Seconds later, I feel the heat of the pain medication in my veins. My body slowly numbs, and the tension I didn’t realize I was holding onto seeps out of my muscles. Taking a few minutes to fully enjoy the numbness, I stare into the face of the man in front of me. He’s still kneeling, watching me closely for distress. I can’t help but wonder why he is so invested in me. I don’t even know his name. The doctor called him Master Bennett, but we haven’t been introduced.

He must be a dominant like Damon, no, not like Damon. I can’t picture this man being so cruel. I can’t imagine calling such a kind man ‘Master.’ He’s nothing like Damon. Even knowing virtually nothing about this man, I have no doubt that he’s the opposite of my old Master. I bet Damon is furious. I giggle at the thought of a red-faced Damon stomping around his big mansion, pouting like a child whose favorite toy was taken away. The pain medicine must be really good because I don’t ever giggle.

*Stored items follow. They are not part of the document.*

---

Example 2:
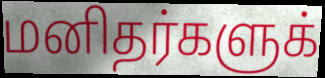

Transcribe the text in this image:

மனிதர்களுக்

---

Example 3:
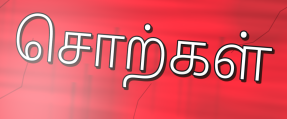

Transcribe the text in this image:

சொற்கள்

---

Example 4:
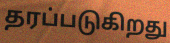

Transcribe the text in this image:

தரப்படுகிறது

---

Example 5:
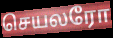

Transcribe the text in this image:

செயலரோ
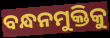
ବନ୍ଧନମୁକ୍ତିକୁ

Now that I am feeling more relaxed, I ask, “Where is mas—I mean Damon?”

In an instant, the gentle look leaves my hero’s face, and in its place is a mask of rage. I flinch back from him, worried that I’m the one he’s angry with. I open my mouth to apologize but think better of speaking when he’s like this and close it again. One thing I’ve learned over the years is silence is best in these situations. Seconds tick by, and he takes a deep breath, the rage pushed aside. “I assume he’s at home or work.”

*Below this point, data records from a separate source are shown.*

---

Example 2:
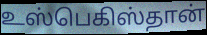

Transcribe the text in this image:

உஸ்பெகிஸ்தான்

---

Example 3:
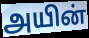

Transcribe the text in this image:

அயின்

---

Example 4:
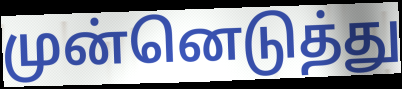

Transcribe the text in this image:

முன்னெடுத்து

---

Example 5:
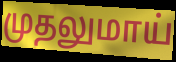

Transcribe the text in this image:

முதலுமாய்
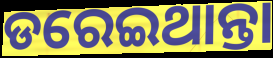
ଡରେଇଥାନ୍ତା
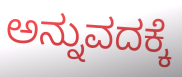
ಅನ್ನುವದಕ್ಕೆ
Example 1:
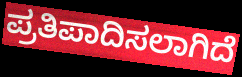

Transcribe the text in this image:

ಪ್ರತಿಪಾದಿಸಲಾಗಿದೆ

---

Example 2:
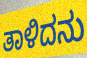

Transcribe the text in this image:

ತಾಳಿದನು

“Oh… Does he know where I am?”

“He knows I’ve taken charge of you,” he replies shortly.

I chew on my lip as I think things over. “When do I go back?” I don’t want to ask, but I would rather have time to prepare myself for the inevitable. I signed a contract. I owe Damon six months of my life, and there is no escape clause unless I can pay him back in full plus interest.

My hero stands and paces away from me, I swear I hear him growl before he leaves my side. If his reaction weren’t so scary, I would think it’s hot. “That, I suppose, is up to you. Do you want to go back?” he asks, a look of hurt flashing over his beautiful features before he schools them again.

“Oh,” I chew harder on my lip while I think of how to answer him. “I would rather never go back, but he owns me for the next six months. I don’t really have a choice.”

Buck up, don’t you dare cry, I scold myself as my eyes burn with unshed tears. You did what you had to do when you signed that damn contract. It’s only six months. I sigh deeply as I try to reason with myself.

He paces back up to my bedside and drops down to his position in front of me again, “You have a choice. Those contracts aren’t legally enforceable. They’re just for a dominant and submissive to set ground rules and expectations.” He says it with such confidence that I want to believe him, but I know he’s wrong. My contract is unique.

I squeeze my eyes closed tight, trying to force the dreaded tears back. My breath shudders out as I try to suppress my sobs. “My contract is different,” I whisper. “He—” I stumble over my words, not wanting to reveal the reason behind my contract, “hired me as an employee with a six-month contract. The only way out is something I’m unable to do. Only Damon can release me early, and I can’t see him doing that.”